Mittelschwaebische Nachrichten
„Herr Hannover“vor Gericht
Die österreichische Justiz macht dem Kaiser-Nachfahren schwere Vorwürfe
Wels Seine Maske durfte Welfenprinz Ernst August von Hannover im Schwurgerichtssaal vorübergehend abnehmen. Sie wolle seine Mimik sehen, sagte Richterin Teresa Bergthaler. Doch zu einer wirklichen Befragung kam es am Dienstag vor dem Landesgericht Wels in Österreich nicht. Der 67-Jährige verlas nur eine Entschuldigung. „Ich übernehme die Verantwortung, bedauere das Geschehene außerordentlich und bin bereit, für die Schäden aufzukommen“, sagte er. Zugleich bekannte er sich „nicht schuldig“.
Ernst August von Hannover, den die Richterin mit Verweis auf das Verbot von Adelstiteln als „Herr Hannover“ansprach, muss sich wegen mehrerer Vorwürfe vor Gericht verantworten, die als Widerstand gegen die Staatsgewalt, schwere Körperverletzung, gefährliche Drohung und Nötigung gelten. Dem Urenkel des letzten deutschen Kaisers drohen bis zu drei Jahre Haft.
Nach seinem Statement verließ er das Gericht wieder. Als ehemaliger Krebspatient gehöre er einer Hochrisikogruppe an und habe Angst, sich mit Corona anzustecken.
Der Prozess war mit Spannung erwartet worden: Die 20 verfügbaren Plätze im Saal waren für Pressevertreter nicht zuletzt aus Deutschland reserviert. Um die Medien ging es denn auch gleich. Die Verteidigung wiederholte ihren Vorwurf einer „Vorverurteilung“durch die Berichterstattung. Das jedoch ließ die Staatsanwaltschaft nicht gelten. Die Ermittlungen seien völlig objektiv geführt worden. „Es gab weder einen Promi-Bonus noch gereichte ihm sein Name zum Nachteil“, sagte die Vertreterin der Anklage.
Der Prozess dreht sich um Vorfälle im Sommer 2020. Ausgangspunkt war der Notruf eines als verwirrt eingeschätzten älteren Mannes bei der Polizei, der sich bedroht fühlte und als krank bezeichnete.

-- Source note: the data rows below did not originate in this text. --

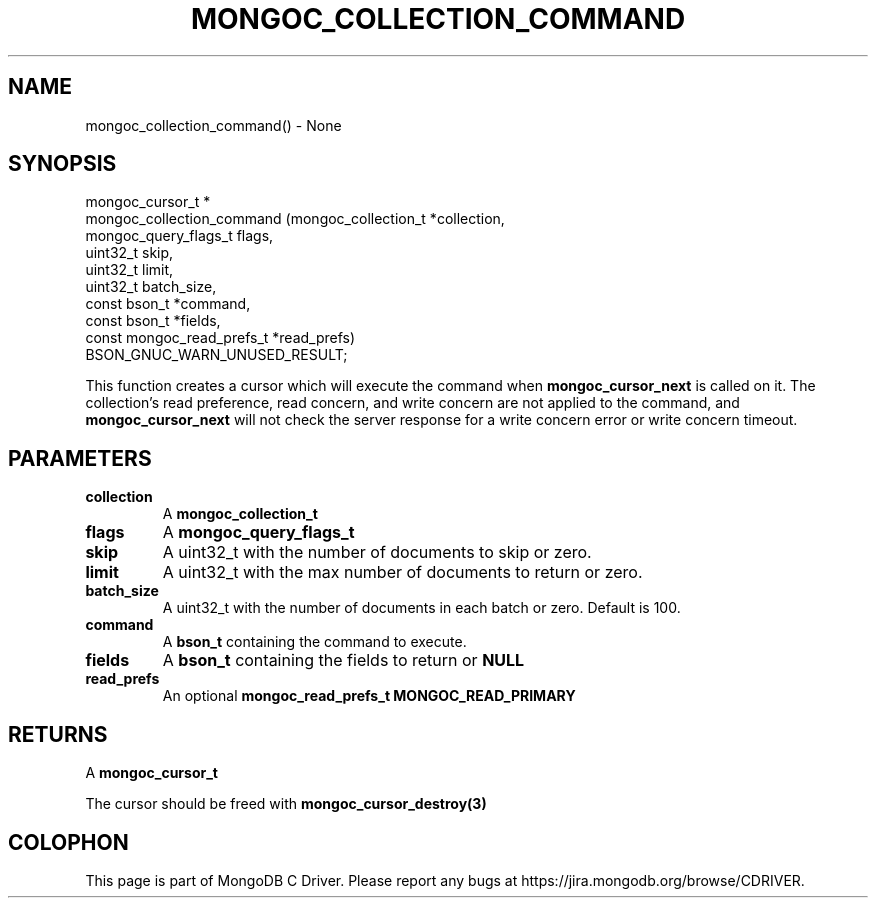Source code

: .\" This manpage is Copyright (C) 2016 MongoDB, Inc.
.\" 
.\" Permission is granted to copy, distribute and/or modify this document
.\" under the terms of the GNU Free Documentation License, Version 1.3
.\" or any later version published by the Free Software Foundation;
.\" with no Invariant Sections, no Front-Cover Texts, and no Back-Cover Texts.
.\" A copy of the license is included in the section entitled "GNU
.\" Free Documentation License".
.\" 
.TH "MONGOC_COLLECTION_COMMAND" "3" "2016\(hy11\(hy07" "MongoDB C Driver"
.SH NAME
mongoc_collection_command() \- None
.SH "SYNOPSIS"

.nf
.nf
mongoc_cursor_t *
mongoc_collection_command (mongoc_collection_t       *collection,
                           mongoc_query_flags_t       flags,
                           uint32_t                   skip,
                           uint32_t                   limit,
                           uint32_t                   batch_size,
                           const bson_t              *command,
                           const bson_t              *fields,
                           const mongoc_read_prefs_t *read_prefs)
BSON_GNUC_WARN_UNUSED_RESULT;
.fi
.fi

This function creates a cursor which will execute the command when
.B mongoc_cursor_next
is called on it. The collection's read preference, read concern, and write concern are not applied to the command, and
.B mongoc_cursor_next
will not check the server response for a write concern error or write concern timeout.

.SH "PARAMETERS"

.TP
.B
collection
A
.B mongoc_collection_t
.
.LP
.TP
.B
flags
A
.B mongoc_query_flags_t
.
.LP
.TP
.B
skip
A uint32_t with the number of documents to skip or zero.
.LP
.TP
.B
limit
A uint32_t with the max number of documents to return or zero.
.LP
.TP
.B
batch_size
A uint32_t with the number of documents in each batch or zero. Default is 100.
.LP
.TP
.B
command
A
.B bson_t
containing the command to execute.
.LP
.TP
.B
fields
A
.B bson_t
containing the fields to return or
.B NULL
. Not all commands support this option.
.LP
.TP
.B
read_prefs
An optional
.B mongoc_read_prefs_t
. Otherwise, the command uses mode
.B MONGOC_READ_PRIMARY
.
.LP

.SH "RETURNS"

A
.B mongoc_cursor_t
.

The cursor should be freed with
.B mongoc_cursor_destroy(3)
.


.B
.SH COLOPHON
This page is part of MongoDB C Driver.
Please report any bugs at https://jira.mongodb.org/browse/CDRIVER.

Beim Eintreffen der Streife auf dem oberösterreichischen Anwesen des Anrufers – Ernst August von Hannover –, wurden die Beamten nach eigenen Angaben Zeugen eines aggressiven Auftretens des Angeklagten gegen seinen Verwalter.
Die Wut des offenkundig betrunkenen 67-Jährigen richtete sich demnach dann gegen die Polizisten. „Er hat mir ins Gesicht geschlagen“, sagte einer der als Zeugen befragten Beamten aus. Seinen Kollegen soll Ernst August von Hannover mit beiden Händen am Kopf gepackt haben, bevor er selbst in einer Abwehrhandlung des Beamten zu Boden gestürzt sei. Außerdem sei Ernst August von Hannover auf die Beamten mit einem Messerschleifer losgegangen, den sie ihm aus der Hand geschlagen hätten. Der Welfenprinz habe auch zigfach Drohungen geäußert. Er werde seine Söldner schicken und uns umbringen lassen, steht in einer der Aussagen eines Polizisten. „Auch unsere Familien wurden von ihm bedroht“, sagte ein Beamter.
Der Vorfall Ende Juli war Auftakt zu weiteren Eskalationen. Als die Beamten ein Waffenverbot vollstrecken und Ernst August von Hannover Lang- und Kurzwaffen abnehmen wollten, habe er erneut getobt, erklärten die Zeugen. Schließlich – mehrere Wochen später – soll er eine Polizistin bedroht haben. Aus einem Taxi heraus habe er ihr mit einem mitgeführten Baseballschläger zu verstehen gegeben, dass er ihr den Schädel einschlagen werde, erklärte die Beamtin vor Gericht.
Die Verteidigung verwies auf die Entschuldigung des 67-Jährigen. Er habe sich nach einer Krebsoperation und wegen eines Konflikts mit seinem Sohn in einer Ausnahmesituation befunden.